Integrated analysis of the rhesus monkey liver transcriptome during development and human primary HCC AFP-related gene expression

Embryonic development and tumorigenesis have a certain degree of similarity. Alpha-fetoprotein (AFP), a protein related to embryonic development, is a well-known biomarker for the diagnosis and prognosis of hepatocellular carcinoma (HCC). In this study, we analyzed the differences in gene expression profiles and molecular mechanisms in human HCC tissues from patients in AFP(high) (serum AFP level ≥ 25 ng/mL) and AFP(low) (serum AFP level < 25 ng/mL) groups. The results indicated that AFP(high) HCC has more malignant biological characteristics.

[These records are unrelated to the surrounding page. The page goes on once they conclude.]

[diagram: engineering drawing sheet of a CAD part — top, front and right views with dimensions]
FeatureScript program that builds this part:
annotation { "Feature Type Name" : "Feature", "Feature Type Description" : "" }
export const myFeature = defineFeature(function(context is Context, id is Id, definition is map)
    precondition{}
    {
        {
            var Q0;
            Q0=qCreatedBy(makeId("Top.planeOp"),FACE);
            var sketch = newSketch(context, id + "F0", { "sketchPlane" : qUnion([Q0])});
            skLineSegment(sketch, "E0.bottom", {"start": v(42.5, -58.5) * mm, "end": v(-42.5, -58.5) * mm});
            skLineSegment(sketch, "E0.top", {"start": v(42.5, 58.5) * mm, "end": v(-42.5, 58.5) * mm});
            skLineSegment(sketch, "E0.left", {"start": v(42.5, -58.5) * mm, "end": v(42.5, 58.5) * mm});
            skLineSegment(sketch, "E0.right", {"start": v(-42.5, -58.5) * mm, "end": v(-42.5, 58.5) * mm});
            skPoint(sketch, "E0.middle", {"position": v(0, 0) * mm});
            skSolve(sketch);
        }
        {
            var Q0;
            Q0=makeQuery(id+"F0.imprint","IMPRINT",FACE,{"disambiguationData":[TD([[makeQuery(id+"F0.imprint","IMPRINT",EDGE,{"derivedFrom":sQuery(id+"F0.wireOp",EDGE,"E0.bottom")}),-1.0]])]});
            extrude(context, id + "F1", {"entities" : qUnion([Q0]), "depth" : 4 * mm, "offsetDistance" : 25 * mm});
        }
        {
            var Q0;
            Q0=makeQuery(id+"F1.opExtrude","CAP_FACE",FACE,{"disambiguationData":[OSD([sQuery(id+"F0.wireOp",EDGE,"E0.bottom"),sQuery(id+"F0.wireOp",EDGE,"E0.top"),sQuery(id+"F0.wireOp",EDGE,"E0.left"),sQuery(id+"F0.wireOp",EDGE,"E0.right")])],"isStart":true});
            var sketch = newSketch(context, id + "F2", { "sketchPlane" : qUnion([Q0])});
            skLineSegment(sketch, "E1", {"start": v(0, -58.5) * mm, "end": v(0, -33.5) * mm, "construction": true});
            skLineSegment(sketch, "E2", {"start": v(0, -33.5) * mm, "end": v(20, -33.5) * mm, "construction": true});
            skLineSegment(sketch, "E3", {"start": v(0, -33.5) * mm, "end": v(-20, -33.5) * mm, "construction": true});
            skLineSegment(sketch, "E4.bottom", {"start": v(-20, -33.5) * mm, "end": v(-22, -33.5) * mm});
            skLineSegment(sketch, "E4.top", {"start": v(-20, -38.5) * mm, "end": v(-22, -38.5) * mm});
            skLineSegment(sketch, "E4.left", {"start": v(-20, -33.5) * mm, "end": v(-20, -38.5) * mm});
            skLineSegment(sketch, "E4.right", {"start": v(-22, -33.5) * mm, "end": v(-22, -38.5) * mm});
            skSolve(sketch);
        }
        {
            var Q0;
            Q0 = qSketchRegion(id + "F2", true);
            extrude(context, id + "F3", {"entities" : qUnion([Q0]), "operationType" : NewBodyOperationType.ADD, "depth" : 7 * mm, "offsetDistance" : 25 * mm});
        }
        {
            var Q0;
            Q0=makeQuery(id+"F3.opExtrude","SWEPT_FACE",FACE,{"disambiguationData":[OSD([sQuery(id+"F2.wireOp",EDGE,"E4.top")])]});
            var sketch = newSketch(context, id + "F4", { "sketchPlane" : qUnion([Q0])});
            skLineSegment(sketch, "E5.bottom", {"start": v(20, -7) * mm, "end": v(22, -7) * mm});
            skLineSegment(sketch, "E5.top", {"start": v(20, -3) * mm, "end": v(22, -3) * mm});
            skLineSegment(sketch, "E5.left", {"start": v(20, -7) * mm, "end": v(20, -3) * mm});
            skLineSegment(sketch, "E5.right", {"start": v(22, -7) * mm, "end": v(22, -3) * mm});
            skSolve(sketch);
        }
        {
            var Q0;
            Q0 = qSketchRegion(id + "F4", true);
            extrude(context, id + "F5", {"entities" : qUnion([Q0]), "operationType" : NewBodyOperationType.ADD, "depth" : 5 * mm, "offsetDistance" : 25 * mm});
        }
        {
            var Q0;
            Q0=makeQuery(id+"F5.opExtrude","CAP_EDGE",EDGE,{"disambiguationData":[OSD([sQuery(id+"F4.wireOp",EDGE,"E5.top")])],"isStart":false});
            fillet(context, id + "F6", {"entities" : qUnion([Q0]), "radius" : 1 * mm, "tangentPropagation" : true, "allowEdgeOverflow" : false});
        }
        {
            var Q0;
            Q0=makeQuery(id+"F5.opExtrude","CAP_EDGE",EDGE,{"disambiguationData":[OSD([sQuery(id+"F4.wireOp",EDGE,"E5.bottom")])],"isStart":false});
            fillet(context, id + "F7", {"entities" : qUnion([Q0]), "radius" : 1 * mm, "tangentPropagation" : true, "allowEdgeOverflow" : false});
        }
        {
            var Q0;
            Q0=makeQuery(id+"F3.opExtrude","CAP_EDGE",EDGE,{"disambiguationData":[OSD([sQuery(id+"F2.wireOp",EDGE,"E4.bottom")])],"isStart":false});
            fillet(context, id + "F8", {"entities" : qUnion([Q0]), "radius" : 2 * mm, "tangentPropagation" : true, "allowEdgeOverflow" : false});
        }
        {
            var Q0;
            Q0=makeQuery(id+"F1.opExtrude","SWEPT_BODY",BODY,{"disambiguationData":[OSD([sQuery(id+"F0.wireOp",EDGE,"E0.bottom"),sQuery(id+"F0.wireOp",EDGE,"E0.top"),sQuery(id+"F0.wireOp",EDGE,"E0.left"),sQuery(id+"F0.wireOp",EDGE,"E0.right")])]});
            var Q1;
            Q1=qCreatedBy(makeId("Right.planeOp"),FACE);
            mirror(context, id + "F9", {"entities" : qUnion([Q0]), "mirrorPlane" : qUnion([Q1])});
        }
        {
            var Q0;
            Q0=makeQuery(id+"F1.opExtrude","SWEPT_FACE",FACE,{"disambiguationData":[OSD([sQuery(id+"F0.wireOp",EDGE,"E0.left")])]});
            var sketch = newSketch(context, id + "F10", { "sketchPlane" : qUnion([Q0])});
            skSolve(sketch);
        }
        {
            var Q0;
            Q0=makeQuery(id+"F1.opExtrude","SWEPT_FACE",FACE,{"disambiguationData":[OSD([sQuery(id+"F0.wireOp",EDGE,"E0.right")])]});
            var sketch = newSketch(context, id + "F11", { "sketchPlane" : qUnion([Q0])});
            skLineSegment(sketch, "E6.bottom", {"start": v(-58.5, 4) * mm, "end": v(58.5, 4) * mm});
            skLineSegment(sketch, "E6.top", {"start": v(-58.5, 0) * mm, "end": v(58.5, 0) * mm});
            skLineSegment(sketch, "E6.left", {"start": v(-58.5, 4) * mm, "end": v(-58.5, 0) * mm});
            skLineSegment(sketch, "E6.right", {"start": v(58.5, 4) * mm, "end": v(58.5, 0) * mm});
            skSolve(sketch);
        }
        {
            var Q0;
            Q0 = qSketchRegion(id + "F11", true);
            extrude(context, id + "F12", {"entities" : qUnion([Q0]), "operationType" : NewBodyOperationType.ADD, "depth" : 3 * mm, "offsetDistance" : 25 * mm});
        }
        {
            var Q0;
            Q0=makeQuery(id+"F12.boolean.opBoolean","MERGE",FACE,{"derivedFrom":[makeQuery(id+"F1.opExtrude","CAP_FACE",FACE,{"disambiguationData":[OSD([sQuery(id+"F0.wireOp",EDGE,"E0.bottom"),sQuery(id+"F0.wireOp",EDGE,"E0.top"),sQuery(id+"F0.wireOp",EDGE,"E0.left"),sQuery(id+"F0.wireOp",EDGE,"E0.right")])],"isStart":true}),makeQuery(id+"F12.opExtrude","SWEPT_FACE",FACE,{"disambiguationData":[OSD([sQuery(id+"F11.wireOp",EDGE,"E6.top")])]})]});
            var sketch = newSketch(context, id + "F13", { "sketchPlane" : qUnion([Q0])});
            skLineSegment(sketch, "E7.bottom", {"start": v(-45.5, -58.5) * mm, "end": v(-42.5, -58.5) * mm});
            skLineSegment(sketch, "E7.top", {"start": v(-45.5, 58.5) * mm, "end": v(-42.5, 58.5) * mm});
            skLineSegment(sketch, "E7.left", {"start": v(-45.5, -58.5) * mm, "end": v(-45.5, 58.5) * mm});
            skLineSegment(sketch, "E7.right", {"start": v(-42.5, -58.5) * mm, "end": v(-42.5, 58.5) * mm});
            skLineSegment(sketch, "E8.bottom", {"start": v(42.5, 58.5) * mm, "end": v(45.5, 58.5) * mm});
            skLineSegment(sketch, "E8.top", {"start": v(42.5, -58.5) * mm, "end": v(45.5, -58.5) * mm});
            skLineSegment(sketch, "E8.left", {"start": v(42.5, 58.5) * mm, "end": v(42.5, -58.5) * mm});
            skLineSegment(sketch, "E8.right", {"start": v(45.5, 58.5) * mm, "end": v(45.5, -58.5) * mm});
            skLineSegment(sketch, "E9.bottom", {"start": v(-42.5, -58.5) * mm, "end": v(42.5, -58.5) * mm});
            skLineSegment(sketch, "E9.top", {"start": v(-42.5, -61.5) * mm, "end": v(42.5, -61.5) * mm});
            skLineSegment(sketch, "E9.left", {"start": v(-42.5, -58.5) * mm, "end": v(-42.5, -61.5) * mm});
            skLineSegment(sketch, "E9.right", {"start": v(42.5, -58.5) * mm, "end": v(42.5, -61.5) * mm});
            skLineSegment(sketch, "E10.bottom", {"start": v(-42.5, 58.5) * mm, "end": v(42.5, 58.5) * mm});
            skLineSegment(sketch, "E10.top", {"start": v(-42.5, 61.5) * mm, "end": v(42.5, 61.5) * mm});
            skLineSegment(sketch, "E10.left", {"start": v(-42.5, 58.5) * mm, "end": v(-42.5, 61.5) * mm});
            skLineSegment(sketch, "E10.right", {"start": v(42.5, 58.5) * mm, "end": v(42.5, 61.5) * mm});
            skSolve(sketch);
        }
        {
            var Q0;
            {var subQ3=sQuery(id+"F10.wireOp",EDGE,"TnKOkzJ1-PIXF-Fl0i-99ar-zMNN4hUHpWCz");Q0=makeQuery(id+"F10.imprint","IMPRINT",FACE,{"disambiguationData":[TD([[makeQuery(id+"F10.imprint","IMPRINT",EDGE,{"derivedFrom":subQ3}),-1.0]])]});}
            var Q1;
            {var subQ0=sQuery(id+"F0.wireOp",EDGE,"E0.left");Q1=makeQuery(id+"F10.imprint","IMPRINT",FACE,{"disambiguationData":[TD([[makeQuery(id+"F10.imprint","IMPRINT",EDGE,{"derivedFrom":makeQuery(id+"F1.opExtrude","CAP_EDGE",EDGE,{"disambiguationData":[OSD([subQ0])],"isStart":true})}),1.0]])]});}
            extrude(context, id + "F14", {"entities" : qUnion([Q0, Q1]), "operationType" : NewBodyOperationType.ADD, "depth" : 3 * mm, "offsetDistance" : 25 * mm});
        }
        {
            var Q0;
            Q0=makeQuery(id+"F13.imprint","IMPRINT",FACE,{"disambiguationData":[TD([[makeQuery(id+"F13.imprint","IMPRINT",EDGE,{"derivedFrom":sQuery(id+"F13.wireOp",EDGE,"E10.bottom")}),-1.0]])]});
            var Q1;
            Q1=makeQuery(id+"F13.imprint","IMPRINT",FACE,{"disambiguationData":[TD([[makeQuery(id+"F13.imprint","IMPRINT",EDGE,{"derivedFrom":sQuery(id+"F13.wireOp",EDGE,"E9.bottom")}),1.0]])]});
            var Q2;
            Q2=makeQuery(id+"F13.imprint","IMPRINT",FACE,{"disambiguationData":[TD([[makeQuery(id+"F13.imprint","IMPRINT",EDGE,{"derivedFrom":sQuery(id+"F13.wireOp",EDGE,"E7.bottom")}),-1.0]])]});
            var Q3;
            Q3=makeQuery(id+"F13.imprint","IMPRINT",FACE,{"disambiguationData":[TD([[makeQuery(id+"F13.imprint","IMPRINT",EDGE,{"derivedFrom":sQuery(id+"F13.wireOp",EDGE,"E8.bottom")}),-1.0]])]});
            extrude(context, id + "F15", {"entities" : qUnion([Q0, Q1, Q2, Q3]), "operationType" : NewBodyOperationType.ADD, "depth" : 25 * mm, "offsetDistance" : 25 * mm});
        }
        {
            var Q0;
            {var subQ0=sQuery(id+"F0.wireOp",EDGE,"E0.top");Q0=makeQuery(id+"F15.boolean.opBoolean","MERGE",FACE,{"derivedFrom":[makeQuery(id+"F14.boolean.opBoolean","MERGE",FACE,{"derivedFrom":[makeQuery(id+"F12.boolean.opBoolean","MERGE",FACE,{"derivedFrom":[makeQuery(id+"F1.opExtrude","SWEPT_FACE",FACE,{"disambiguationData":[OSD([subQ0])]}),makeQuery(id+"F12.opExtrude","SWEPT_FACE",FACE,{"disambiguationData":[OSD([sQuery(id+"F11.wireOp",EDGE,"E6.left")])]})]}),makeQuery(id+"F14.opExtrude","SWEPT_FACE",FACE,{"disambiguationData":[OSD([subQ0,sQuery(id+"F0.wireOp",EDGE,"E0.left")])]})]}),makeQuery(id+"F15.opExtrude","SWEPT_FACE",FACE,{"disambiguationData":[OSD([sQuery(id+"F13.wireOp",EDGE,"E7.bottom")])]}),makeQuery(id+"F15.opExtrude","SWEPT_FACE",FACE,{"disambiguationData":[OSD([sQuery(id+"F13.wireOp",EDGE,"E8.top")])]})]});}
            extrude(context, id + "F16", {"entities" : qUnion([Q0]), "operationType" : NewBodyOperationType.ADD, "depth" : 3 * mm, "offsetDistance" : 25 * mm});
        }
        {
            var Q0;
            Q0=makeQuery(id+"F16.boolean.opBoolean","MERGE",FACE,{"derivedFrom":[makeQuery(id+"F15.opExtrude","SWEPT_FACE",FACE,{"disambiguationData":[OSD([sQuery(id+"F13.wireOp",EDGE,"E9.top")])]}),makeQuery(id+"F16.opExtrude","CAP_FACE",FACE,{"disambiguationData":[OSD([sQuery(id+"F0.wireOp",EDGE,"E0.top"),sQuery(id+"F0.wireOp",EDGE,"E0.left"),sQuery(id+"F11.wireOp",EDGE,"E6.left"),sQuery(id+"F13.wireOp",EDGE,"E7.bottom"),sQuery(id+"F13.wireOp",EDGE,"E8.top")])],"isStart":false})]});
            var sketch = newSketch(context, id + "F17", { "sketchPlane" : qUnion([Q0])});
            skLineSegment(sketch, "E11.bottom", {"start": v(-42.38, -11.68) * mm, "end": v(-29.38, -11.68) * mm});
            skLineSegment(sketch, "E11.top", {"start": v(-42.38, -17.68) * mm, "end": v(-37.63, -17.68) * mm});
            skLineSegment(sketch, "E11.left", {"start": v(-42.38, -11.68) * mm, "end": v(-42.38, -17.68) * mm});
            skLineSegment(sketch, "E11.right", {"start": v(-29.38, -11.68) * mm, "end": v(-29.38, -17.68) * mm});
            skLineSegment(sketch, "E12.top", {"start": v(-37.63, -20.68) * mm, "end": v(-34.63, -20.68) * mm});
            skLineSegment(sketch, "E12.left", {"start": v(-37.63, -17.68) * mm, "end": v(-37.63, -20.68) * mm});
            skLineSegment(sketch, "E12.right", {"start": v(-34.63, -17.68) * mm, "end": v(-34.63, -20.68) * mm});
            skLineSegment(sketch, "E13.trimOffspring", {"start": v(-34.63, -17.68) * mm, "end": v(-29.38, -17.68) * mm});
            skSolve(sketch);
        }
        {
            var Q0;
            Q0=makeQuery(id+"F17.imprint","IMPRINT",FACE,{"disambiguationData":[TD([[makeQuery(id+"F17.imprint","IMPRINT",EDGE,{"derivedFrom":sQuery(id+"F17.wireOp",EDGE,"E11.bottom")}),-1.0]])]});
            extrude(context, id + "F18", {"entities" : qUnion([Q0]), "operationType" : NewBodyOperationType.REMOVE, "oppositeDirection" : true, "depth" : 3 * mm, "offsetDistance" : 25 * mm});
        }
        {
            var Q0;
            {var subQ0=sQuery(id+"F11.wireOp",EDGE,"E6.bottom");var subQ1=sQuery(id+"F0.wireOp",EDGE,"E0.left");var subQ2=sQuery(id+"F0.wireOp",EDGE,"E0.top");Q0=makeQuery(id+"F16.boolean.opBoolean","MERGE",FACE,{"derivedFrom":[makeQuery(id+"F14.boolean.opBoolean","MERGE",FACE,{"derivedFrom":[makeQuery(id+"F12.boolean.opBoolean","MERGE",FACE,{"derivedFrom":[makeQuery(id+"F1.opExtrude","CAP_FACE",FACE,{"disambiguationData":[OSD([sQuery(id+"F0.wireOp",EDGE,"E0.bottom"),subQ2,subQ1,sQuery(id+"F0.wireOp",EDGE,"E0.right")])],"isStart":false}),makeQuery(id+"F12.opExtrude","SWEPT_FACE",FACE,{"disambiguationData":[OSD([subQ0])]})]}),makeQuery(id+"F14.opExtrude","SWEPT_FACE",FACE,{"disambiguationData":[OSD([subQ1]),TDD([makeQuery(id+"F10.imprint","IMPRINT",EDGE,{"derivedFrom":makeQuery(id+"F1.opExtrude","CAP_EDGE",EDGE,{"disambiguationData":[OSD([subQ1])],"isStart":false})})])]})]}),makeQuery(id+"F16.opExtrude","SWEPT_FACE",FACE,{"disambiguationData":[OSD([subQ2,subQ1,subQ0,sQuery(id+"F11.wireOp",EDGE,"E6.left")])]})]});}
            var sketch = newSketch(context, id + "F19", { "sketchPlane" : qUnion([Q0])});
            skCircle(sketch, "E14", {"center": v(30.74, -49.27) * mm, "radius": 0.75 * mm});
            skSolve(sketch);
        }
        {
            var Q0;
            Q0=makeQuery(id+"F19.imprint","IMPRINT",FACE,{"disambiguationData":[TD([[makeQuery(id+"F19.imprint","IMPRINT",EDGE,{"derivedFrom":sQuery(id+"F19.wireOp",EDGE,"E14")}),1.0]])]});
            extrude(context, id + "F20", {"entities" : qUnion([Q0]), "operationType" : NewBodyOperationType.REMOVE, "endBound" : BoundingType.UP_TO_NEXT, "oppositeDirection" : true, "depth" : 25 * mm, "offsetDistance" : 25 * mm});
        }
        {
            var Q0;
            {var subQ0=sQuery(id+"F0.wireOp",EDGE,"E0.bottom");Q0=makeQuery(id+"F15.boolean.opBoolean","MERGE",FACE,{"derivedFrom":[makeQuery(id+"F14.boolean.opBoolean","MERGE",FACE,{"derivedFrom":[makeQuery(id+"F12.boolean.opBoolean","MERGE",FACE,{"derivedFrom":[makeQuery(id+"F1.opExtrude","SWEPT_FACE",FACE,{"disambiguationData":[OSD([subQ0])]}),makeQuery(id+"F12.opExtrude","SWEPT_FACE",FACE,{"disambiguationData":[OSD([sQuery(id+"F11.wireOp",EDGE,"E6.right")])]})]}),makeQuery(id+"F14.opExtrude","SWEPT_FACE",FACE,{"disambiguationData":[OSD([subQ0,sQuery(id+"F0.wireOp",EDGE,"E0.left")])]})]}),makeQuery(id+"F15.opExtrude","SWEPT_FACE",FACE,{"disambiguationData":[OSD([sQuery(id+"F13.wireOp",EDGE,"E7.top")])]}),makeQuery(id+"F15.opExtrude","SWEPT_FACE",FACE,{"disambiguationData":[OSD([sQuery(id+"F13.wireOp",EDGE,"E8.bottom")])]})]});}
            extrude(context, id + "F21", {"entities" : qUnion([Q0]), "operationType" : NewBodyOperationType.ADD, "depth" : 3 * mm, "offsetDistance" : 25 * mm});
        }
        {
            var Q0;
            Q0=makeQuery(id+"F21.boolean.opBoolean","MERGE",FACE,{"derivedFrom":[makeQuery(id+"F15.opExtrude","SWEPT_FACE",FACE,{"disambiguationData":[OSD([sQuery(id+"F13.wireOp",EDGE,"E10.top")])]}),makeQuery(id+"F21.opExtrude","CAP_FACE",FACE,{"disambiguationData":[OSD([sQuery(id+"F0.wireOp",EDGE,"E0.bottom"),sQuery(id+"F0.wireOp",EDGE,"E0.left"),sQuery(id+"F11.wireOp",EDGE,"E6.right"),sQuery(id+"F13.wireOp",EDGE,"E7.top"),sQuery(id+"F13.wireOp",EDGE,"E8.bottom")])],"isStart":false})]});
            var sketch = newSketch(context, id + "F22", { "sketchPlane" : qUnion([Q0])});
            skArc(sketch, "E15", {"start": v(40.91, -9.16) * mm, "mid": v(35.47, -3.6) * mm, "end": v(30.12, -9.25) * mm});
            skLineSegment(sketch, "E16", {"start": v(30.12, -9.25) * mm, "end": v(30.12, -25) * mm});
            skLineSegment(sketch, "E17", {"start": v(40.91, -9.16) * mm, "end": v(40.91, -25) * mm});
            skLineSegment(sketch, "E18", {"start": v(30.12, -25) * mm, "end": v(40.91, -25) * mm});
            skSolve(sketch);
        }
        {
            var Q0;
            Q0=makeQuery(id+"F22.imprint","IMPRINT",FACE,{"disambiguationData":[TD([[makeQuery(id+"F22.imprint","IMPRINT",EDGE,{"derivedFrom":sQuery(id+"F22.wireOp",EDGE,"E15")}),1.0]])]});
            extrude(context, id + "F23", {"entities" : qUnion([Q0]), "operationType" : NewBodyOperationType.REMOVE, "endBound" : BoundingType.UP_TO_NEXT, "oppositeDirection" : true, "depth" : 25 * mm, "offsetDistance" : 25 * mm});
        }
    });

Single-sample gene set enrichment analysis (ssGSEA) showed significantly higher levels of genes expressed in dendritic cells, neutrophils, and natural killer cells in the AFP(low) group than in the AFP(high) group. Then, we defined a rhesus monkey fetal liver developmental landscape and compared it to the HCC gene expression profile. The gene signatures of AFP(high) HCC tissues were similar to those of early embryonic liver tissues. In this study, we comprehensively analyzed the rhesus monkey liver transcriptome during development and human primary HCC AFP-related gene expression profiles and clarified the function of AFP in the occurrence and development of HCC from the perspective of developmental biology, which might provide a new perspective on the pathogenesis of HCC.